Cet OS est écrit pour un jeu du FoF. Il fallait rédiger quelque chose sur le thème "Forgeron" en une heure. Pour plus de précisions, vous pouvez m'envoyer un MP.

Huhu, me voilà vernie pour rédiger une suite :3


Le chemin menant au pied de la falaise était raide et peu praticable. Le vent glacial soufflait en fortes bourrasques de ce côté-ci et la guerrière épuisée craignait de faire une mauvaise chute. De plus, une brume dense s'était formée en quelques minutes à peine, recouvrant toute la vallée d'une épaisse couverture opaque.

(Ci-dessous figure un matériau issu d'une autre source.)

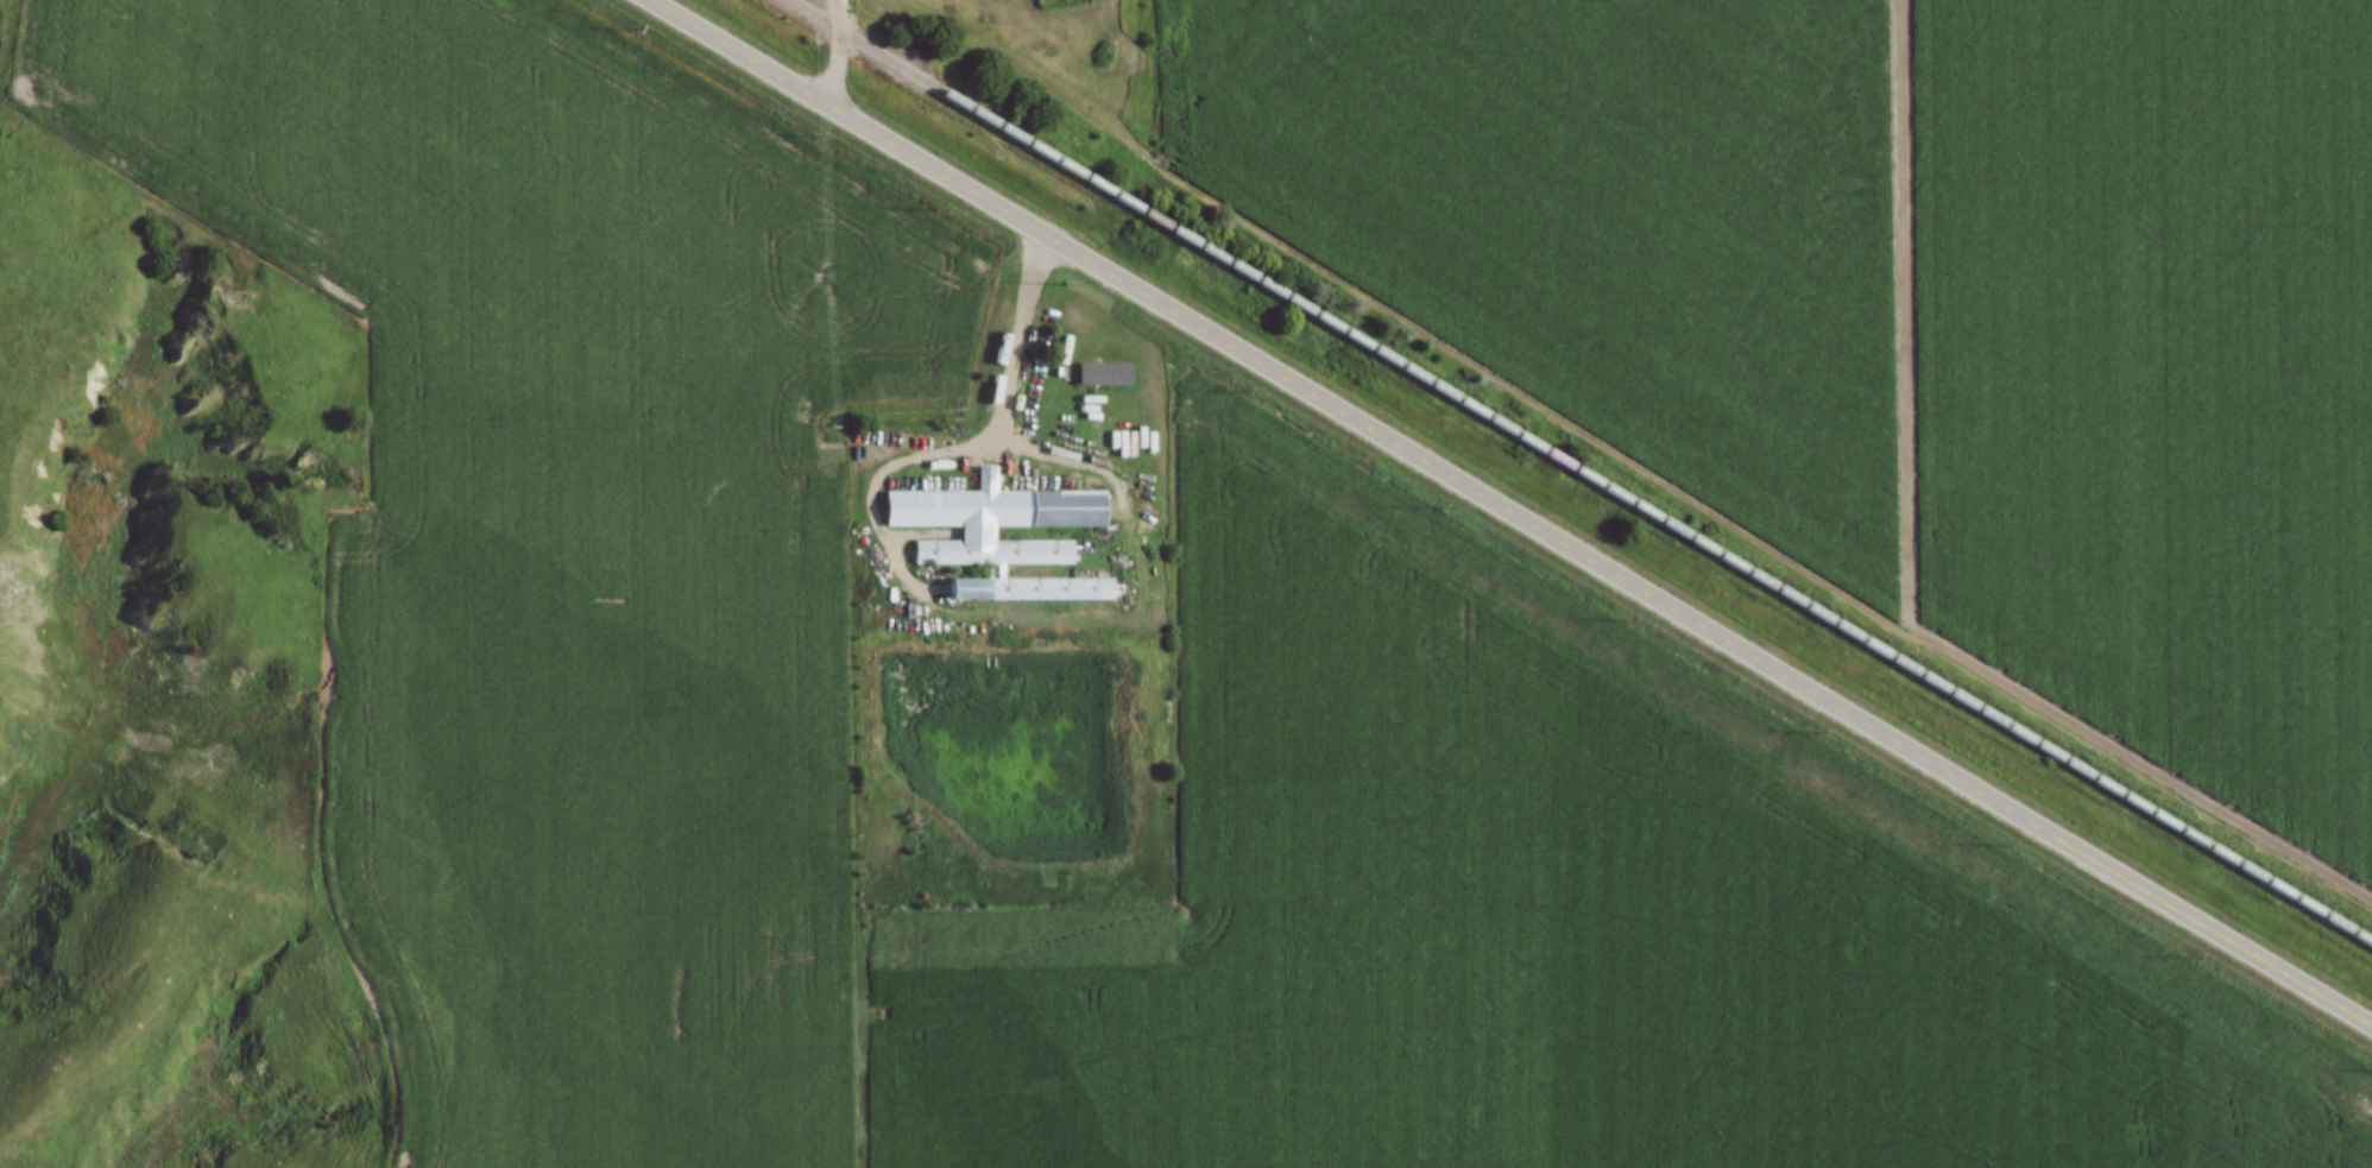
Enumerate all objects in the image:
railway: (800, 13)
road: (837, 18)
road: (836, 72)
building: (1101, 374)
railway: (1596, 487)
road: (1507, 517)
building: (975, 535)
crop: (557, 540)

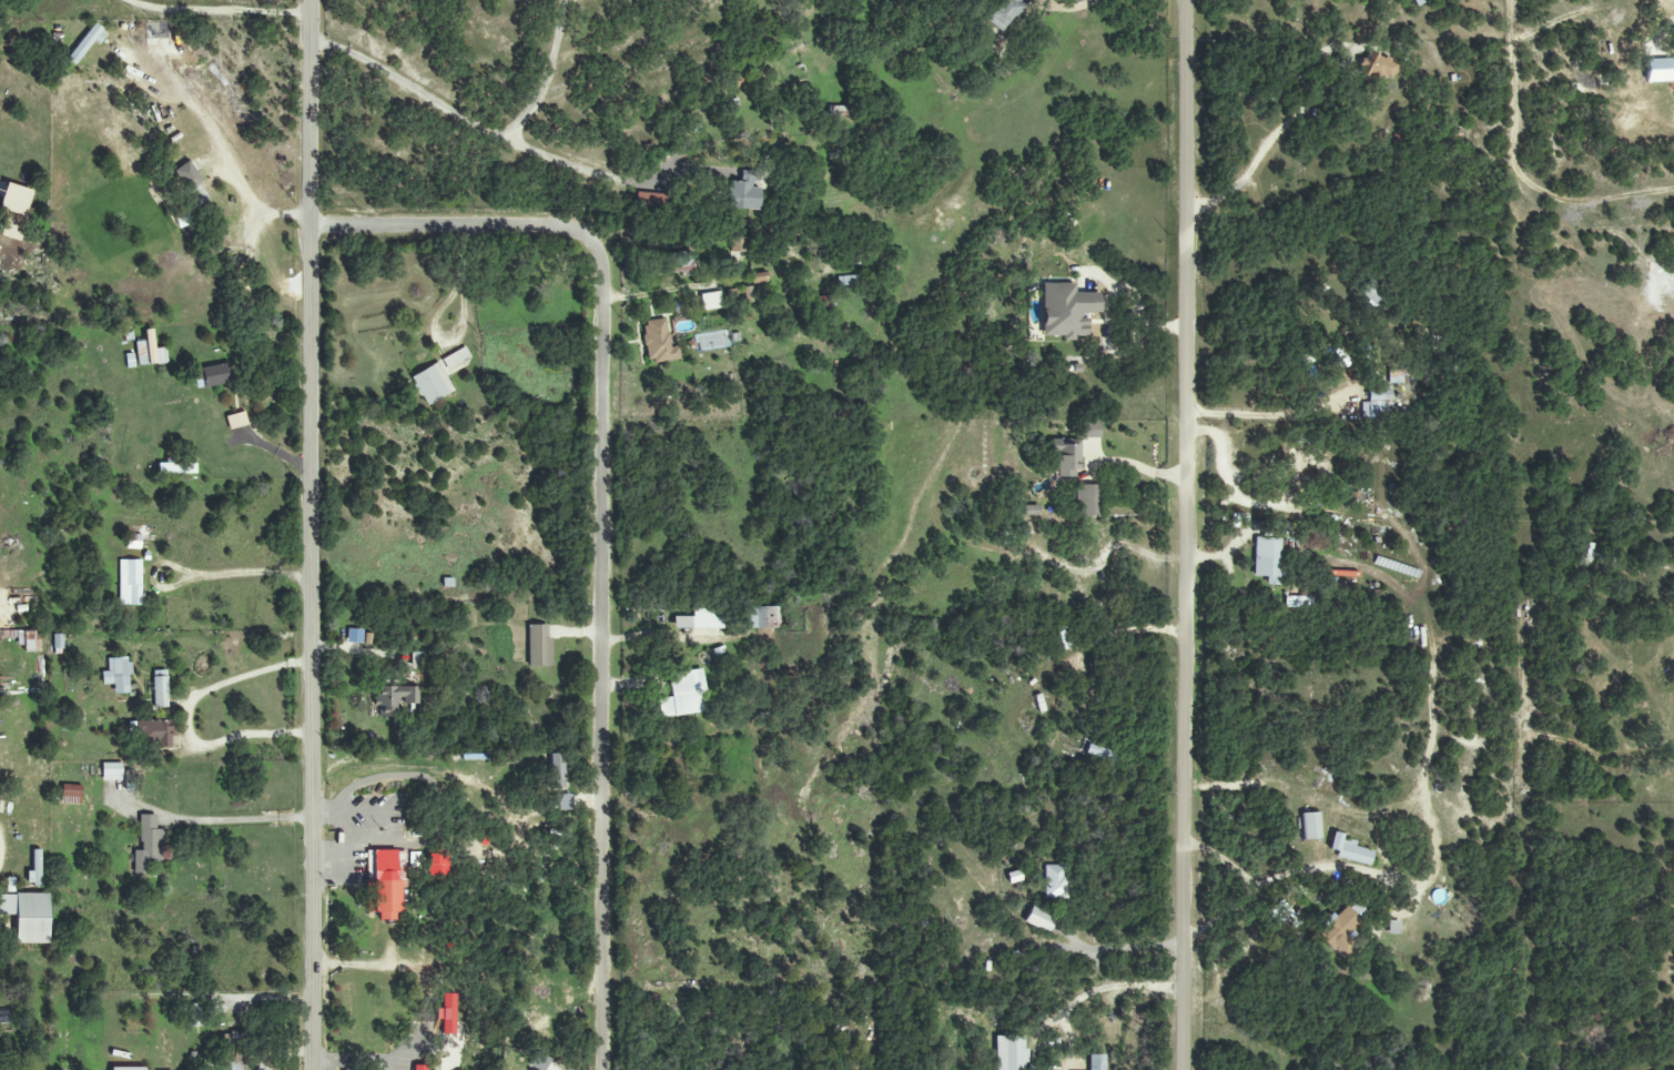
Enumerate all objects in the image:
road: (1068, 5)
road: (222, 10)
building: (1004, 13)
building: (85, 45)
building: (1378, 68)
road: (549, 76)
building: (836, 111)
road: (482, 128)
road: (216, 134)
road: (1270, 139)
building: (188, 176)
building: (744, 192)
building: (737, 245)
building: (681, 261)
building: (758, 277)
road: (659, 291)
building: (1373, 293)
building: (748, 295)
building: (710, 301)
building: (1065, 310)
road: (462, 321)
building: (658, 342)
building: (455, 360)
building: (214, 375)
building: (431, 384)
building: (1377, 405)
road: (1261, 412)
building: (236, 420)
building: (1091, 430)
building: (1066, 457)
building: (1293, 464)
road: (1137, 467)
building: (176, 468)
road: (1224, 474)
building: (1085, 500)
building: (1029, 510)
road: (604, 512)
road: (314, 534)
road: (1187, 534)
building: (1267, 559)
road: (208, 574)
building: (130, 582)
building: (762, 617)
building: (700, 620)
building: (1063, 638)
building: (22, 639)
building: (58, 643)
building: (538, 645)
building: (117, 674)
building: (159, 689)
building: (683, 694)
building: (396, 698)
road: (189, 719)
building: (152, 732)
building: (1100, 753)
building: (555, 771)
building: (112, 772)
building: (70, 794)
road: (346, 813)
road: (233, 816)
building: (147, 845)
road: (370, 848)
building: (1349, 850)
building: (413, 859)
road: (1341, 867)
building: (386, 882)
building: (1055, 882)
road: (1251, 888)
building: (27, 916)
building: (1040, 919)
building: (1338, 931)
road: (1131, 949)
road: (1109, 985)
building: (194, 1015)
building: (1010, 1053)
road: (327, 1060)
road: (364, 1060)
building: (233, 1061)
building: (1097, 1062)
road: (340, 1065)
building: (127, 1068)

Elle avait résolu que c'était bien trop dangereux. Elle avait préféré rebrousser chemin, rejoindre l'emplacement de son précédent feu de camp. Là, au moins, elle pourrait se reposer un peu en attendant que le vent baisse et que la brume se dissipe. La Messagère d'Emeraude. Le Trône. Vendrick.

La guerrière blonde parcourut donc à nouveau la forêt de troncs noirs aux feuillages hauts. Elle ne croisa que peu d'ennemis, dont une bonne partie de charognards venus se repaître des chairs des bêtes abattues lors de son premier passage. Puis, elle fut enfin au pont de pierres blanches couvertes de mousse et d'herbes sauvages.

Elle était au milieu du pont lorsqu'elle aperçut un point lumineux en contrebas. Elle s'approcha du parapet et se pencha en avant pour mieux scruter cette portion de colline. C'était une petite bâtisse au toit de chaume et, elle pourrait en jurer, de la fumée s'échappait de la cheminée pour se mêler presqu'immédiatement aux nuages bas.

Vu son emplacement, il n'était pas surprenant que ça lui ait échappé lorsqu'elle était passée en sens inverse. Il fallait qu'elle aille voir de plus près. Chaque petit endroit pouvait avoir son importance, elle l'avait compris bien assez tôt, et, si on n'était jamais à l'abri d'un piège vicieux, les artefacts et matériaux disséminés çà et là, laissés à l'abandon par leurs précédents propriétaires, en valaient souvent la chandelle.

C'est ainsi qu'elle se retrouva à marcher à pas lents sur un mince chemin de terre qui zigzaguait entre des arbres noueux et des bosquets d'épines. Une carcasse pouvait surgir à n'importe quel moment. La guerrière progressait prudemment, bouclier levé devant elle, prête à frapper le moindre ennemi qui viendrait attenter à sa vie. Et ce faisant, elle continuait à se répéter les mêmes mots. La Messagère d'Emeraude. Le Trône. Vendrick.

Finalement, lorsqu'elle fut sur le pas de la porte, elle n'avait pas croisé âme qui vive. Elle en était si surprise que la terreur de se faire surprendre ne cessait de croitre en elle. Elle s'efforça néanmoins de garder son sang-froid en respirant lentement.

Après avoir vérifié une dernière fois les environs, elle enfonça la porte de bois moisi d'un violent coup de pied. Lorsque la sciure fut retombée, elle tenait en joue un homme gigantesque à la barbe drue impressionnante. Ses yeux caverneux, enfoncés dans leurs orbites, la contemplait avec une surprise teintée d'une forte dose de mélancolie. Il n'avait pas l'air agressif.

La guerrière baissa lentement son bouclier et lui jeta un regard interrogatif. Elle avait trop soif pour seulement essayer de parler.

- Bonjour, fit le géant d'une voix profond et lente en ouvrant ses larges mains, ça fait longtemps que je n'avais vu personne ici. Bienvenue.

Il inclina légèrement la tête et lui désigna l'intérieur de la maisonnette. En un coup d'œil, elle put voir une enclume gigantesque ainsi qu'une palanquée d'outils de forge de taille imposante.

- Je suis Polyf et je suis forgeron, ajouta-t-il. Peut-être puis-je faire quelque chose pour vous ?

Il se leva et frotta son tablier. La guerrière eut l'impression qu'il brossait des années de poussière accumulée. La tête du géant frôlait les poutres de la chaumière alors qu'il se dirigeait vers son atelier. Alors que la femme entrait et s'asseyait sur le siège laissé libre, le Polyf allumait un feu dans la cheminée, à grands gestes lents mais précis.

Le feu ne fut bien chaud que quelques heures plus tard, heures pendant lesquelles le forgeron travaillait ses outils sans un mot. La femme lui en était reconnaissante, elle n'avait pas envie de discuter. Sans cesse, elle se répétait les mêmes mots. La Messagère d'Emeraude. Le Trône. Vendrick.

Elle dormirait ici cette nuit. Demain, elle reprendrait sa route.